§ PROVIDED DATA
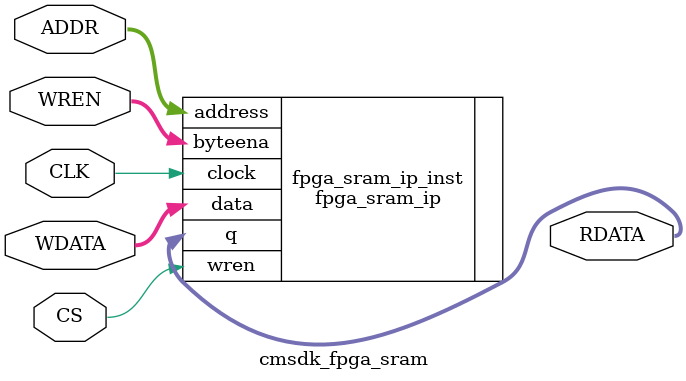
<source format=v>
module cmsdk_fpga_sram #(
// --------------------------------------------------------------------------
// Parameters
// --------------------------------------------------------------------------
  parameter AW = 14
 )
 (
  // Inputs
  input  wire          CLK,
  input  wire [AW-1:0] ADDR,
  input  wire [31:0]   WDATA,
  input  wire [3:0]    WREN,
  input  wire          CS,

  // Outputs
  output wire [31:0]   RDATA
  );

// -----------------------------------------------------------------------------
// Constant Declarations
// -----------------------------------------------------------------------------
/*
localparam AWT = ((1<<(AW-0))-1);

// Memory Array
reg     [31:0]  BRAM [AWT:0];
reg[4:0] n;

initial begin
  //$readmemh("F:/09-file/FPGA/ALTERA/SOC/M3_SOC/Smart_camera/v2.0/software/image.hex",BRAM);
  //$readmemh("image.hex",BRAM); 
end

// Internal signals
reg     [AW-1:0]  addr_q1;
wire    [3:0]     write_enable;
reg               cs_reg;
wire    [31:0]    read_data;

assign write_enable[3:0] = WREN[3:0] & {4{CS}};

always @ (posedge CLK)
begin
cs_reg <= CS;
end

// Infer Block RAM - syntax is very specific.
always@(posedge CLK) begin
if(write_enable[0]) BRAM[ADDR][7:0] <= WDATA[7:0];
BRAM[0][7:0] <= 8'hff;
end
always@(posedge CLK) begin
if(write_enable[1]) BRAM[ADDR][15:8] <= WDATA[15:8];
end
always@(posedge CLK) begin
if(write_enable[2]) BRAM[ADDR][23:16] <= WDATA[23:16];
end
always@(posedge CLK) begin
if(write_enable[3]) BRAM[ADDR][31:24] <= WDATA[31:24];
end

always @ (posedge CLK)begin
  addr_q1 <= ADDR[AW-1:0];
end

assign read_data  = BRAM[addr_q1];
assign RDATA      = (cs_reg) ? read_data : {32{1'b0}};*/

fpga_sram_ip	fpga_sram_ip_inst (
	.address ( ADDR   ),
	.byteena ( WREN   ),
	.clock   ( CLK    ),
	.data    ( WDATA  ),
	.wren    ( CS     ),
	.q       ( RDATA  )
);
endmodule

</source>
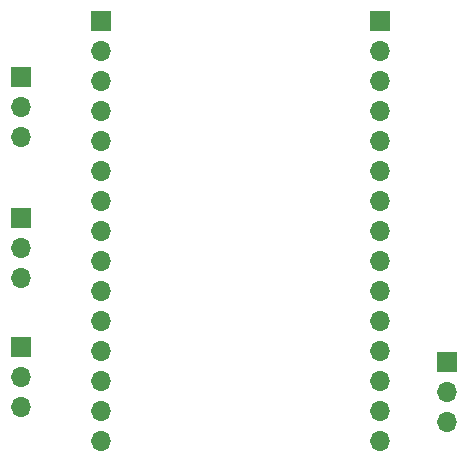
<source format=gbs>
G04 #@! TF.GenerationSoftware,KiCad,Pcbnew,(5.0.0-3-g5ebb6b6)*
G04 #@! TF.CreationDate,2018-09-06T10:07:47-04:00*
G04 #@! TF.ProjectId,PCB,5043422E6B696361645F706362000000,rev?*
G04 #@! TF.SameCoordinates,Original*
G04 #@! TF.FileFunction,Soldermask,Bot*
G04 #@! TF.FilePolarity,Negative*
%FSLAX46Y46*%
G04 Gerber Fmt 4.6, Leading zero omitted, Abs format (unit mm)*
G04 Created by KiCad (PCBNEW (5.0.0-3-g5ebb6b6)) date Thursday, September 06, 2018 at 10:07:47 AM*
%MOMM*%
%LPD*%
G01*
G04 APERTURE LIST*
%ADD10O,1.700000X1.700000*%
%ADD11R,1.700000X1.700000*%
G04 APERTURE END LIST*
D10*
G04 #@! TO.C,U1*
X63638000Y-116936000D03*
X63638000Y-119476000D03*
X63638000Y-122016000D03*
X63638000Y-124556000D03*
X63638000Y-139796000D03*
X63638000Y-111856000D03*
X63638000Y-114396000D03*
D11*
X63638000Y-104236000D03*
D10*
X63638000Y-106776000D03*
X63638000Y-109316000D03*
X63638000Y-127096000D03*
X63638000Y-129636000D03*
X63638000Y-132176000D03*
X63638000Y-134716000D03*
X63638000Y-137256000D03*
D11*
X87238000Y-104236000D03*
D10*
X87238000Y-106776000D03*
X87238000Y-109316000D03*
X87238000Y-111856000D03*
X87238000Y-114396000D03*
X87238000Y-116936000D03*
X87238000Y-119476000D03*
X87238000Y-122016000D03*
X87238000Y-124556000D03*
X87238000Y-127096000D03*
X87238000Y-129636000D03*
X87238000Y-132176000D03*
X87238000Y-134716000D03*
X87238000Y-137256000D03*
X87238000Y-139796000D03*
G04 #@! TD*
G04 #@! TO.C,J1*
X56896000Y-114046000D03*
X56896000Y-111506000D03*
D11*
X56896000Y-108966000D03*
G04 #@! TD*
D10*
G04 #@! TO.C,J2*
X56896000Y-125984000D03*
X56896000Y-123444000D03*
D11*
X56896000Y-120904000D03*
G04 #@! TD*
G04 #@! TO.C,J3*
X56896000Y-131826000D03*
D10*
X56896000Y-134366000D03*
X56896000Y-136906000D03*
G04 #@! TD*
D11*
G04 #@! TO.C,J4*
X92964000Y-133096000D03*
D10*
X92964000Y-135636000D03*
X92964000Y-138176000D03*
G04 #@! TD*
M02*

</source>
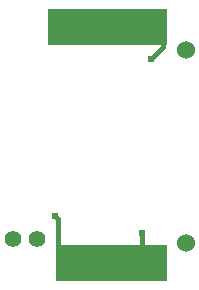
<source format=gbl>
G04 Layer: BottomLayer*
G04 EasyEDA v6.5.15, 2022-10-03 21:12:50*
G04 fb6dd305ba754b819a97ba8624fd114e,51c7c353d140458ba7ebdfa259124d39,10*
G04 Gerber Generator version 0.2*
G04 Scale: 100 percent, Rotated: No, Reflected: No *
G04 Dimensions in millimeters *
G04 leading zeros omitted , absolute positions ,4 integer and 5 decimal *
%FSLAX45Y45*%
%MOMM*%

%ADD10C,0.4000*%
%ADD11C,1.5240*%
%ADD12C,0.6096*%
%ADD13C,1.4000*%

%LPD*%
D10*
X282498Y-921004D02*
G01*
X282498Y-933704D01*
X282498Y-921004D02*
G01*
X282498Y-730504D01*
X-428701Y-908304D02*
G01*
X-428701Y-616204D01*
X-454101Y-590804D01*
X460298Y882395D02*
G01*
X460298Y844295D01*
X358698Y742695D01*
G36*
X-509600Y1161491D02*
G01*
X490397Y1161491D01*
X490397Y861491D01*
X-509600Y861491D01*
G37*
G36*
X-449605Y-836904D02*
G01*
X490397Y-836904D01*
X490397Y-1136904D01*
X-449605Y-1136904D01*
G37*
D11*
G01*
X650798Y818895D03*
G01*
X650798Y-819404D03*
D12*
G01*
X358698Y742695D03*
G01*
X282498Y-730504D03*
G01*
X-454101Y-590804D03*
D13*
G01*
X-809599Y-787400D03*
G01*
X-609600Y-787400D03*
M02*

</source>
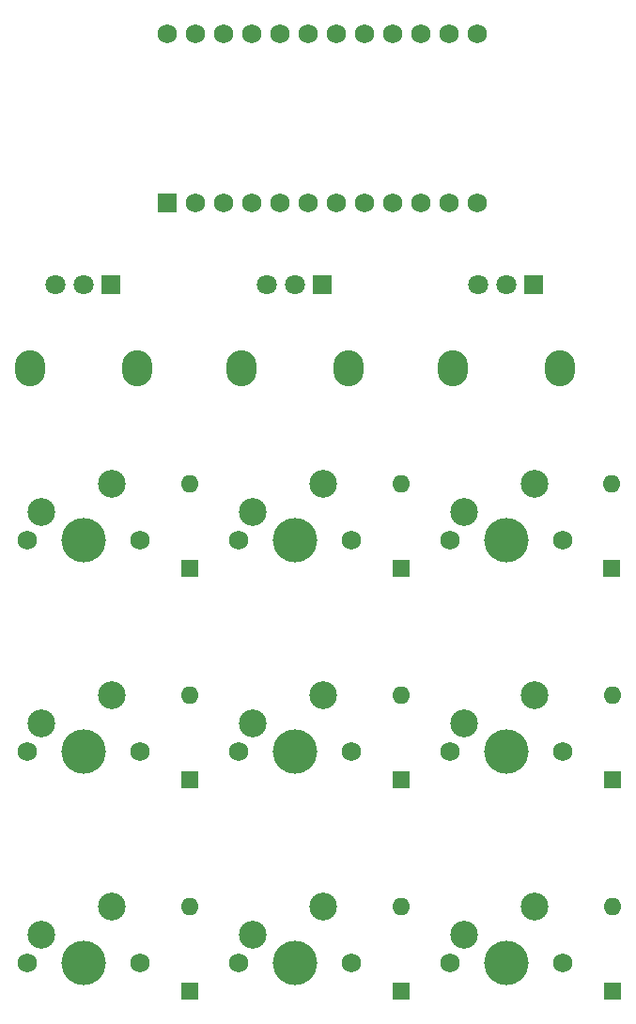
<source format=gbr>
%TF.GenerationSoftware,KiCad,Pcbnew,8.0.2*%
%TF.CreationDate,2024-05-13T19:47:14+03:00*%
%TF.ProjectId,tasta_mea,74617374-615f-46d6-9561-2e6b69636164,rev?*%
%TF.SameCoordinates,Original*%
%TF.FileFunction,Soldermask,Top*%
%TF.FilePolarity,Negative*%
%FSLAX46Y46*%
G04 Gerber Fmt 4.6, Leading zero omitted, Abs format (unit mm)*
G04 Created by KiCad (PCBNEW 8.0.2) date 2024-05-13 19:47:14*
%MOMM*%
%LPD*%
G01*
G04 APERTURE LIST*
%ADD10O,2.720000X3.240000*%
%ADD11R,1.800000X1.800000*%
%ADD12C,1.800000*%
%ADD13C,1.750000*%
%ADD14C,4.000000*%
%ADD15C,2.500000*%
%ADD16R,1.752600X1.752600*%
%ADD17C,1.752600*%
%ADD18R,1.600000X1.600000*%
%ADD19O,1.600000X1.600000*%
G04 APERTURE END LIST*
D10*
%TO.C,RV1*%
X98650000Y-53420000D03*
X89050000Y-53420000D03*
D11*
X96350000Y-45920000D03*
D12*
X93850000Y-45920000D03*
X91350000Y-45920000D03*
%TD*%
D13*
%TO.C,S1*%
X88770000Y-68920000D03*
D14*
X93850000Y-68920000D03*
D13*
X98930000Y-68920000D03*
D15*
X90040000Y-66380000D03*
X96390000Y-63840000D03*
%TD*%
D10*
%TO.C,RV3*%
X136750000Y-53420000D03*
X127150000Y-53420000D03*
D11*
X134450000Y-45920000D03*
D12*
X131950000Y-45920000D03*
X129450000Y-45920000D03*
%TD*%
D16*
%TO.C,U1*%
X101430000Y-38540000D03*
D17*
X103970000Y-38540000D03*
X106510000Y-38540000D03*
X109050000Y-38540000D03*
X111590000Y-38540000D03*
X114130000Y-38540000D03*
X116670000Y-38540000D03*
X119210000Y-38540000D03*
X121750000Y-38540000D03*
X124290000Y-38540000D03*
X126830000Y-38540000D03*
X129370000Y-38540000D03*
X129370000Y-23300000D03*
X126830000Y-23300000D03*
X124290000Y-23300000D03*
X121750000Y-23300000D03*
X119210000Y-23300000D03*
X116670000Y-23300000D03*
X114130000Y-23300000D03*
X111590000Y-23300000D03*
X109050000Y-23300000D03*
X106510000Y-23300000D03*
X103970000Y-23300000D03*
X101430000Y-23300000D03*
%TD*%
D13*
%TO.C,S6*%
X126870000Y-87970000D03*
D14*
X131950000Y-87970000D03*
D13*
X137030000Y-87970000D03*
D15*
X128140000Y-85430000D03*
X134490000Y-82890000D03*
%TD*%
D13*
%TO.C,S7*%
X88770000Y-107020000D03*
D14*
X93850000Y-107020000D03*
D13*
X98930000Y-107020000D03*
D15*
X90040000Y-104480000D03*
X96390000Y-101940000D03*
%TD*%
D13*
%TO.C,S2*%
X107820000Y-68920000D03*
D14*
X112900000Y-68920000D03*
D13*
X117980000Y-68920000D03*
D15*
X109090000Y-66380000D03*
X115440000Y-63840000D03*
%TD*%
D13*
%TO.C,S9*%
X126870000Y-107020000D03*
D14*
X131950000Y-107020000D03*
D13*
X137030000Y-107020000D03*
D15*
X128140000Y-104480000D03*
X134490000Y-101940000D03*
%TD*%
D10*
%TO.C,RV2*%
X117700000Y-53420000D03*
X108100000Y-53420000D03*
D11*
X115400000Y-45920000D03*
D12*
X112900000Y-45920000D03*
X110400000Y-45920000D03*
%TD*%
D13*
%TO.C,S5*%
X107820000Y-87970000D03*
D14*
X112900000Y-87970000D03*
D13*
X117980000Y-87970000D03*
D15*
X109090000Y-85430000D03*
X115440000Y-82890000D03*
%TD*%
D13*
%TO.C,S3*%
X126870000Y-68920000D03*
D14*
X131950000Y-68920000D03*
D13*
X137030000Y-68920000D03*
D15*
X128140000Y-66380000D03*
X134490000Y-63840000D03*
%TD*%
D13*
%TO.C,S8*%
X107820000Y-107020000D03*
D14*
X112900000Y-107020000D03*
D13*
X117980000Y-107020000D03*
D15*
X109090000Y-104480000D03*
X115440000Y-101940000D03*
%TD*%
D13*
%TO.C,S4*%
X88770000Y-87970000D03*
D14*
X93850000Y-87970000D03*
D13*
X98930000Y-87970000D03*
D15*
X90040000Y-85430000D03*
X96390000Y-82890000D03*
%TD*%
D18*
%TO.C,D6*%
X141500000Y-90490000D03*
D19*
X141500000Y-82870000D03*
%TD*%
D18*
%TO.C,D9*%
X141500000Y-109540000D03*
D19*
X141500000Y-101920000D03*
%TD*%
D18*
%TO.C,D3*%
X141410000Y-71440000D03*
D19*
X141410000Y-63820000D03*
%TD*%
D18*
%TO.C,D7*%
X103400000Y-109540000D03*
D19*
X103400000Y-101920000D03*
%TD*%
D18*
%TO.C,D4*%
X103400000Y-90490000D03*
D19*
X103400000Y-82870000D03*
%TD*%
D18*
%TO.C,D8*%
X122450000Y-109540000D03*
D19*
X122450000Y-101920000D03*
%TD*%
D18*
%TO.C,D5*%
X122450000Y-90490000D03*
D19*
X122450000Y-82870000D03*
%TD*%
D18*
%TO.C,D1*%
X103400000Y-71440000D03*
D19*
X103400000Y-63820000D03*
%TD*%
D18*
%TO.C,D2*%
X122450000Y-71440000D03*
D19*
X122450000Y-63820000D03*
%TD*%
M02*

</source>
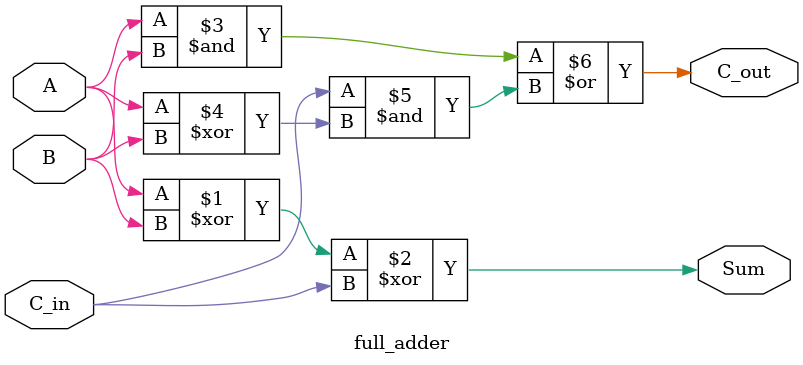
<source format=sv>
module full_adder(
		input  logic A, B, C_in,
		output logic Sum, C_out
);
// Sum   = [A] XOR [B] XOR [C_in]
// C_out = A.B + (  [C_in].([A] XOR [B])  ) 
assign Sum   =  A ^ B ^ C_in;
assign C_out = (A & B) | ( C_in & (A ^ B) );
endmodule





</source>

§ EXERCISE
Leaving aside every picture, transcribe exactly the lines that run from the one with "X96390000Y-82890000D03*" to the close of the listing above.

§ PROBLEM SOLUTION
X96390000Y-82890000D03*
%TD*%
D18*
%TO.C,D6*%
X141500000Y-90490000D03*
D19*
X141500000Y-82870000D03*
%TD*%
D18*
%TO.C,D9*%
X141500000Y-109540000D03*
D19*
X141500000Y-101920000D03*
%TD*%
D18*
%TO.C,D3*%
X141410000Y-71440000D03*
D19*
X141410000Y-63820000D03*
%TD*%
D18*
%TO.C,D7*%
X103400000Y-109540000D03*
D19*
X103400000Y-101920000D03*
%TD*%
D18*
%TO.C,D4*%
X103400000Y-90490000D03*
D19*
X103400000Y-82870000D03*
%TD*%
D18*
%TO.C,D8*%
X122450000Y-109540000D03*
D19*
X122450000Y-101920000D03*
%TD*%
D18*
%TO.C,D5*%
X122450000Y-90490000D03*
D19*
X122450000Y-82870000D03*
%TD*%
D18*
%TO.C,D1*%
X103400000Y-71440000D03*
D19*
X103400000Y-63820000D03*
%TD*%
D18*
%TO.C,D2*%
X122450000Y-71440000D03*
D19*
X122450000Y-63820000D03*
%TD*%
M02*

</source>
<source format=sv>
module full_adder(
		input  logic A, B, C_in,
		output logic Sum, C_out
);
// Sum   = [A] XOR [B] XOR [C_in]
// C_out = A.B + (  [C_in].([A] XOR [B])  ) 
assign Sum   =  A ^ B ^ C_in;
assign C_out = (A & B) | ( C_in & (A ^ B) );
endmodule





</source>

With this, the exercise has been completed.